EXTRAIT À LIRE:
LÉGENDE ET PILIER, INÉBRANLABLE, DU ROCK UNDERGROUND AMÉRICAIN, THURSTON MOORE RACONTE SON NOUVEL ALBUM, VERTIGINEUX ET ANTIAUTORITAIRE, L’APRÈS-SONIC YOUTH, SA VIE À LONDRES, SA VISION DU CONTEXTE POLITIQUE INTERNATIONAL ET UN NEW YORK D’UNE AUTRE ÉPOQUE…

Depuis qu’il s’est séparé de Kim Gordon (qui a annoncé la sortie de ses Mémoires, Girl In a Band, pour février prochain) et que Sonic Youth a mis la clé sous le paillasson, Thurston Moore n’a pas chômé. Toujours aussi bruyant, intelligent, curieux et aventurier, le guitar hero et poète natif de Coral Gables, en Floride, a enchaîné ces dernières années les projets les plus divers. En groupe avec les Chelsea Light Moving, en guest pour le projet black metal Twilight, comme en collaboration avec John Zorn, Mats Gustafsson et autres anticonformistes, le grand échalas confirme son amour de l’expérimentation et du danger… Rencontre avec un homme aussi humble qu’affable, passionné et passionnant.

Vous avez enregistré votre nouvel album avec Deb Googe (My Bloody Valentine), Steve Shelley (Sonic Youth) et James Sedwards (Nought). Comment s’est bâti ce disque?

Au départ, tout ce que je voulais, c’était en sortir un. A priori avant l’été. Histoire que ça me permette de tourner et que ça valide ma présence en festival. Je cherchais vraiment à bosser, à donner des concerts, à gagner de quoi payer mon loyer. J’avais pas mal de matériel. Toutes ces chansons que j’avais enregistrées avec Chelsea Light Moving et que je n’avais pas encore sorties. Mais également des bandes plutôt noise, des titres en solo à la guitare acoustique. Des bazars instrumentaux aussi. Je me suis dit que j’allais enregistrer quelques nouvelles chansons à Londres et sortir une espèce de pot-pourri. J’habitais en ville et j’y ai rencontré le guitariste James Sedwards. J’ai écrit quelques morceaux et on s’est mis à les jouer en duo. Alors qu’on assurait la première partie de Lee Ranaldo, Steve Shelley nous a entendus et a proposé ses services à la batterie. James a alors suggéré la bassiste parfaite: Deb Googe de My Bloody Valentine. MBV, c’est l’un des grands groupes de notre ère. On a joué avec lui quand il débutait au milieu des années 80, avec ce qu’on appelait de la shoegaze pop à l’époque. Je n’en pensais pas grand-chose à vrai dire. D’ailleurs, quand un an plus tard, j’ai lu ô combien ils étaient bons sur scène dans le NME, je me suis demandé ce qui leur était arrivé… (rires) Nos chemins se sont ensuite souvent croisés. Enfin bref. Elle ne bossait pas. Elle était intéressée. Et on s’est mis à enregistrer tous les quatre. Au total, je me suis retrouvé avec pratiquement deux heures de musique. Un album, Detonation, habité par l’énergie et la colère. Une vibe de protestation. J’ai continué à bouger plein de trucs. Et tout ce qui est resté, c’est la session de Londres avec Deb, James et Steve. Les six chansons qui sont sur le disque auxquelles j’en ai ajouté deux qui datent du même moment et où je gratte acoustique. Le fait que Deb joue avec nous est très excitant. Ça fait un peu Sonic Youth meets My Bloody Valentine. Ah oui, j’ai aussi changé le titre en The Best Day. Je trouvais ça plus optimiste.

CONSIGNE A: Modifiez, s'il vous plaît, le passage des lignes fournies allant du tout début jusqu'à la ligne contenant « खेतों में काम » incluse : recopiez-le en remplaçant « Karlkrona » par « Malmö », sans rien changer d'autre.
CONSIGNE B: Reprenez l'entretien avec Thurston Moore à partir de l'endroit où il s'arrête.
L'entretien avec Thurston Moore et les lignes fournies n'ont aucun lien entre eux.

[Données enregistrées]
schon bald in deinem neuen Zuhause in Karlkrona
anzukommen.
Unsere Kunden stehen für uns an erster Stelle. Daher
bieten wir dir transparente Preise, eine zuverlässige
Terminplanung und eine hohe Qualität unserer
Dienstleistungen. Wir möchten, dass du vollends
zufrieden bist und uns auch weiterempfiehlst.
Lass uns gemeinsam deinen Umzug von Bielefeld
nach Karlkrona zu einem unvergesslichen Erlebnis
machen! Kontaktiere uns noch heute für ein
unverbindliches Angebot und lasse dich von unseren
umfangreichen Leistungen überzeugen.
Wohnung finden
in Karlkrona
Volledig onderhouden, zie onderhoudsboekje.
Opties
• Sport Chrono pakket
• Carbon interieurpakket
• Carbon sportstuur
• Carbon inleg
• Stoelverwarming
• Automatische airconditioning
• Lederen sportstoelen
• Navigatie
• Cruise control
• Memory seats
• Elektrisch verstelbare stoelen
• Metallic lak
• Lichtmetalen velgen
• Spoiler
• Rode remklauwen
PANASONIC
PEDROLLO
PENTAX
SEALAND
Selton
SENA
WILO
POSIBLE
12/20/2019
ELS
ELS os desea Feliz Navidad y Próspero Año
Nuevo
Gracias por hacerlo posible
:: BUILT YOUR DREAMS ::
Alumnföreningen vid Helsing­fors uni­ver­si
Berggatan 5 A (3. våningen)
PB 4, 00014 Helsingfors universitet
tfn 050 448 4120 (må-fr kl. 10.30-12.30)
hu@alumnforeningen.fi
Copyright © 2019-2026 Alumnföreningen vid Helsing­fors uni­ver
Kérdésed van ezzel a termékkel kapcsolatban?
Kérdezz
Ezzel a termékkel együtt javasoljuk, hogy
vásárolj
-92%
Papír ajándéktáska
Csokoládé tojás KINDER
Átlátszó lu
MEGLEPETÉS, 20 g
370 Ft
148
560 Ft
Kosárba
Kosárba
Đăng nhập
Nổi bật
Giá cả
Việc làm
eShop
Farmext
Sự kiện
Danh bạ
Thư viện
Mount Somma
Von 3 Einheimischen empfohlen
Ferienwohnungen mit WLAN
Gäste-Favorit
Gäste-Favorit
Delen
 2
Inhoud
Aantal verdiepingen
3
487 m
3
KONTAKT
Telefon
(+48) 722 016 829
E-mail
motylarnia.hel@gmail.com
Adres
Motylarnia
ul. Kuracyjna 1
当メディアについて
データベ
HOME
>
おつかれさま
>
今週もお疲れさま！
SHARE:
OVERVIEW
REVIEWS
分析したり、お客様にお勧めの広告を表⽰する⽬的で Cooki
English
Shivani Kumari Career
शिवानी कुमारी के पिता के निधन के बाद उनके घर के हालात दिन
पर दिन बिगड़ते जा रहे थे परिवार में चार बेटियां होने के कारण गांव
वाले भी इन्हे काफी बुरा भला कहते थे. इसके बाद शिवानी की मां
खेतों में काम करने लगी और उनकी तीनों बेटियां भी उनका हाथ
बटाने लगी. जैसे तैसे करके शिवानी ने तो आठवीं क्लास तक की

RÉPONSE A:
schon bald in deinem neuen Zuhause in Malmö
anzukommen.
Unsere Kunden stehen für uns an erster Stelle. Daher
bieten wir dir transparente Preise, eine zuverlässige
Terminplanung und eine hohe Qualität unserer
Dienstleistungen. Wir möchten, dass du vollends
zufrieden bist und uns auch weiterempfiehlst.
Lass uns gemeinsam deinen Umzug von Bielefeld
nach Malmö zu einem unvergesslichen Erlebnis
machen! Kontaktiere uns noch heute für ein
unverbindliches Angebot und lasse dich von unseren
umfangreichen Leistungen überzeugen.
Wohnung finden
in Malmö
Volledig onderhouden, zie onderhoudsboekje.
Opties
• Sport Chrono pakket
• Carbon interieurpakket
• Carbon sportstuur
• Carbon inleg
• Stoelverwarming
• Automatische airconditioning
• Lederen sportstoelen
• Navigatie
• Cruise control
• Memory seats
• Elektrisch verstelbare stoelen
• Metallic lak
• Lichtmetalen velgen
• Spoiler
• Rode remklauwen
PANASONIC
PEDROLLO
PENTAX
SEALAND
Selton
SENA
WILO
POSIBLE
12/20/2019
ELS
ELS os desea Feliz Navidad y Próspero Año
Nuevo
Gracias por hacerlo posible
:: BUILT YOUR DREAMS ::
Alumnföreningen vid Helsing­fors uni­ver­si
Berggatan 5 A (3. våningen)
PB 4, 00014 Helsingfors universitet
tfn 050 448 4120 (må-fr kl. 10.30-12.30)
hu@alumnforeningen.fi
Copyright © 2019-2026 Alumnföreningen vid Helsing­fors uni­ver
Kérdésed van ezzel a termékkel kapcsolatban?
Kérdezz
Ezzel a termékkel együtt javasoljuk, hogy
vásárolj
-92%
Papír ajándéktáska
Csokoládé tojás KINDER
Átlátszó lu
MEGLEPETÉS, 20 g
370 Ft
148
560 Ft
Kosárba
Kosárba
Đăng nhập
Nổi bật
Giá cả
Việc làm
eShop
Farmext
Sự kiện
Danh bạ
Thư viện
Mount Somma
Von 3 Einheimischen empfohlen
Ferienwohnungen mit WLAN
Gäste-Favorit
Gäste-Favorit
Delen
 2
Inhoud
Aantal verdiepingen
3
487 m
3
KONTAKT
Telefon
(+48) 722 016 829
E-mail
motylarnia.hel@gmail.com
Adres
Motylarnia
ul. Kuracyjna 1
当メディアについて
データベ
HOME
>
おつかれさま
>
今週もお疲れさま！
SHARE:
OVERVIEW
REVIEWS
分析したり、お客様にお勧めの広告を表⽰する⽬的で Cooki
English
Shivani Kumari Career
शिवानी कुमारी के पिता के निधन के बाद उनके घर के हालात दिन
पर दिन बिगड़ते जा रहे थे परिवार में चार बेटियां होने के कारण गांव
वाले भी इन्हे काफी बुरा भला कहते थे. इसके बाद शिवानी की मां
खेतों में काम करने लगी और उनकी तीनों बेटियां भी उनका हाथ

RÉPONSE B:
Comme l’est sa pochette…

Il s’agit de ma mère et de son chien. Elle devait avoir le début de la vingtaine. C’était dans les années 40. Et c’est mon père qui se cache de l’autre côté de l’appareil. Mes parents venaient de se rencontrer. Je trouvais ça particulièrement beau et doux. Ça semblait incarner le bon temps. The Best Day, c’est très générique. Et j’imagine qu’il y a un tas de chansons du même nom qui circulent sur YouTube. Mais bon. J’en suis au milieu de la cinquantaine. Mon existence a radicalement changé. Je me suis séparé de Kim. Ma vie est fâchée et en même temps, je suis amoureux. Et c’est beau. J’habite à Londres depuis un an. Ces six dernières années ont été assez folles et secouées. Et pour l’instant, j’accepte tout ça. Il y a des coeurs brisés et de jolies choses qui se chevauchent. J’essaie de me concentrer sur ces dernières. C’est politique aussi d’une certaine façon. Beaucoup de troubles agitent le monde pour l’instant mais il va continuer de tourner et d’être confronté à ce genre de situations. Comme il l’a toujours fait au cours de l’Histoire, il les avale. Les absorbe. Du moins jusqu’à ce que quelque chose incendie la planète entière. Les horreurs du XXe siècle, les guerres mondiales, le Viet Nam… Toutes ont fait imaginer à nos cultures que c’était la fin. Mais avec le temps, tu réalises que le monde passe juste à autre chose. Je crois en tout ça. Même si je réalise qu’il y a de plus en plus de danger. Il suffit de penser à ces armes qui peuvent décimer des villes entières. Ou de voir des mecs qui se font trancher la tête à la télé -l’expression la plus sauvage et primitive qui soit. Ce que serait une guerre mondiale aujourd’hui? Je pense qu’elle est déjà en cours. Lancée par les Etats-Unis et le Moyen-Orient. Je n’ai pas peur, non. J’ai conscience d’être un privilégié. Je suis à Bruxelles pour parler de rock’n’roll. J’ai été voir Psychic TV hier. Et je vais rejoindre ma petite amie à Paris ce soir. Je ne suis pas exposé.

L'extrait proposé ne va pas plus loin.